• [Given instruction]:
Copy out the lines of the entries below exactly as they appear, starting at the line that contains "genus: Aristolochia" and ending after the line that contains "scientific name: Humulus lupulus". Output nothing else.

== Information supplied

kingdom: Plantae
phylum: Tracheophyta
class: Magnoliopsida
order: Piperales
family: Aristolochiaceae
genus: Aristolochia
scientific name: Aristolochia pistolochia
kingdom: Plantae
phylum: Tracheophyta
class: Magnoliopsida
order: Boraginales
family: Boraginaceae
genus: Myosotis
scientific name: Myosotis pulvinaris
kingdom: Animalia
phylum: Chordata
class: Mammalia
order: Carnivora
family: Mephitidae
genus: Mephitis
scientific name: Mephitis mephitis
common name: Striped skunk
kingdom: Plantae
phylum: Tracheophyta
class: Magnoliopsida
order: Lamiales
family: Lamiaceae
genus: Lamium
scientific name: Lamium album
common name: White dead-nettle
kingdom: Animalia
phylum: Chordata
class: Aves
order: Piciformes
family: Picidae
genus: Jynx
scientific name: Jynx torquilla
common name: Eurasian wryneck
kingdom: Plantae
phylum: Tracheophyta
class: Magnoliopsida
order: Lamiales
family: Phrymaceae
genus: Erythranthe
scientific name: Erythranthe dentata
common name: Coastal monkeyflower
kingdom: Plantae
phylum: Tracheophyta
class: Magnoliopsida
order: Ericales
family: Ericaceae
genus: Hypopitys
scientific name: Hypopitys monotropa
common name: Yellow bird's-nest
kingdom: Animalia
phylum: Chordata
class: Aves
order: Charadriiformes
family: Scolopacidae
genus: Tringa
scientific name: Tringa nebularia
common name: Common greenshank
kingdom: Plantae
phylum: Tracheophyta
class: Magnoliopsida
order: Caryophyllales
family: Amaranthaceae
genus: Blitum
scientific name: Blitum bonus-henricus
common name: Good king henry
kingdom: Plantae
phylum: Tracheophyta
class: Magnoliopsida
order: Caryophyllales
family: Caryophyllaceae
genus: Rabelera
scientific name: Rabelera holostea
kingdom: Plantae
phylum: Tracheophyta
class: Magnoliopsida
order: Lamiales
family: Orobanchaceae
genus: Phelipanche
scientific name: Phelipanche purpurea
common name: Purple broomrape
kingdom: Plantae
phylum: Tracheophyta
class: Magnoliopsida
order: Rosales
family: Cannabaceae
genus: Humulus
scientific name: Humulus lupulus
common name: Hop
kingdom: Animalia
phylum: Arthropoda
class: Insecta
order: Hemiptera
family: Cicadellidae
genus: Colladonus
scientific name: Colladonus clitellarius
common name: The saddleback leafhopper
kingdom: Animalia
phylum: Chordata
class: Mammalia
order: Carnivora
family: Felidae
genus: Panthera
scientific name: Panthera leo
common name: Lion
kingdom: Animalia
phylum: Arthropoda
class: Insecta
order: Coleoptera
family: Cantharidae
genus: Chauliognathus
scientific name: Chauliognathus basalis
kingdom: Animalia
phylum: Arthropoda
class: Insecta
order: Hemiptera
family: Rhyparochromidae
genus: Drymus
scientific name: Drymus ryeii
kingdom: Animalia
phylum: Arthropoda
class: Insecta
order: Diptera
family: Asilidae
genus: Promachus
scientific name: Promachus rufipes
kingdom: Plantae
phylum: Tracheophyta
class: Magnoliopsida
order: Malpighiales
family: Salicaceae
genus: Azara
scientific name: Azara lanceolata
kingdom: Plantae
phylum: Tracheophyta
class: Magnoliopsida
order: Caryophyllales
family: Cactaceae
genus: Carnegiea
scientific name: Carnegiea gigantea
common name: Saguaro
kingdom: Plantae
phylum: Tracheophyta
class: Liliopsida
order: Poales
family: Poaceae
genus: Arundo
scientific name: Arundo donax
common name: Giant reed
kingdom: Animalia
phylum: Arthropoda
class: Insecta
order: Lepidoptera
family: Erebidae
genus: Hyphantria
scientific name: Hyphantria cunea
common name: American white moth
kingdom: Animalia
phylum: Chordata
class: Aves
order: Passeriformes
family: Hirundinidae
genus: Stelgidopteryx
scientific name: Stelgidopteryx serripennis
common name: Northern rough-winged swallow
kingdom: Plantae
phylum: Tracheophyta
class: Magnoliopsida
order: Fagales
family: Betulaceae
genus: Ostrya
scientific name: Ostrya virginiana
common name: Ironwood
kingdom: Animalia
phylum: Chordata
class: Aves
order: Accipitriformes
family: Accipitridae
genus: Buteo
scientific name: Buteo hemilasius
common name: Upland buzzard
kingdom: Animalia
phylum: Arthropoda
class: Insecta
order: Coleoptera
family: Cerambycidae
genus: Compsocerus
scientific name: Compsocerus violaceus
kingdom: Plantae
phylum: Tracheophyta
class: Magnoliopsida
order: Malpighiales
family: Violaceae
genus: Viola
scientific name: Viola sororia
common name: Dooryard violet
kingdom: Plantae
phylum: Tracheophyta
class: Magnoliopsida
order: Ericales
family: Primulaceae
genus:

====

• [Response to this exercise]:
genus: Aristolochia
scientific name: Aristolochia pistolochia
kingdom: Plantae
phylum: Tracheophyta
class: Magnoliopsida
order: Boraginales
family: Boraginaceae
genus: Myosotis
scientific name: Myosotis pulvinaris
kingdom: Animalia
phylum: Chordata
class: Mammalia
order: Carnivora
family: Mephitidae
genus: Mephitis
scientific name: Mephitis mephitis
common name: Striped skunk
kingdom: Plantae
phylum: Tracheophyta
class: Magnoliopsida
order: Lamiales
family: Lamiaceae
genus: Lamium
scientific name: Lamium album
common name: White dead-nettle
kingdom: Animalia
phylum: Chordata
class: Aves
order: Piciformes
family: Picidae
genus: Jynx
scientific name: Jynx torquilla
common name: Eurasian wryneck
kingdom: Plantae
phylum: Tracheophyta
class: Magnoliopsida
order: Lamiales
family: Phrymaceae
genus: Erythranthe
scientific name: Erythranthe dentata
common name: Coastal monkeyflower
kingdom: Plantae
phylum: Tracheophyta
class: Magnoliopsida
order: Ericales
family: Ericaceae
genus: Hypopitys
scientific name: Hypopitys monotropa
common name: Yellow bird's-nest
kingdom: Animalia
phylum: Chordata
class: Aves
order: Charadriiformes
family: Scolopacidae
genus: Tringa
scientific name: Tringa nebularia
common name: Common greenshank
kingdom: Plantae
phylum: Tracheophyta
class: Magnoliopsida
order: Caryophyllales
family: Amaranthaceae
genus: Blitum
scientific name: Blitum bonus-henricus
common name: Good king henry
kingdom: Plantae
phylum: Tracheophyta
class: Magnoliopsida
order: Caryophyllales
family: Caryophyllaceae
genus: Rabelera
scientific name: Rabelera holostea
kingdom: Plantae
phylum: Tracheophyta
class: Magnoliopsida
order: Lamiales
family: Orobanchaceae
genus: Phelipanche
scientific name: Phelipanche purpurea
common name: Purple broomrape
kingdom: Plantae
phylum: Tracheophyta
class: Magnoliopsida
order: Rosales
family: Cannabaceae
genus: Humulus
scientific name: Humulus lupulus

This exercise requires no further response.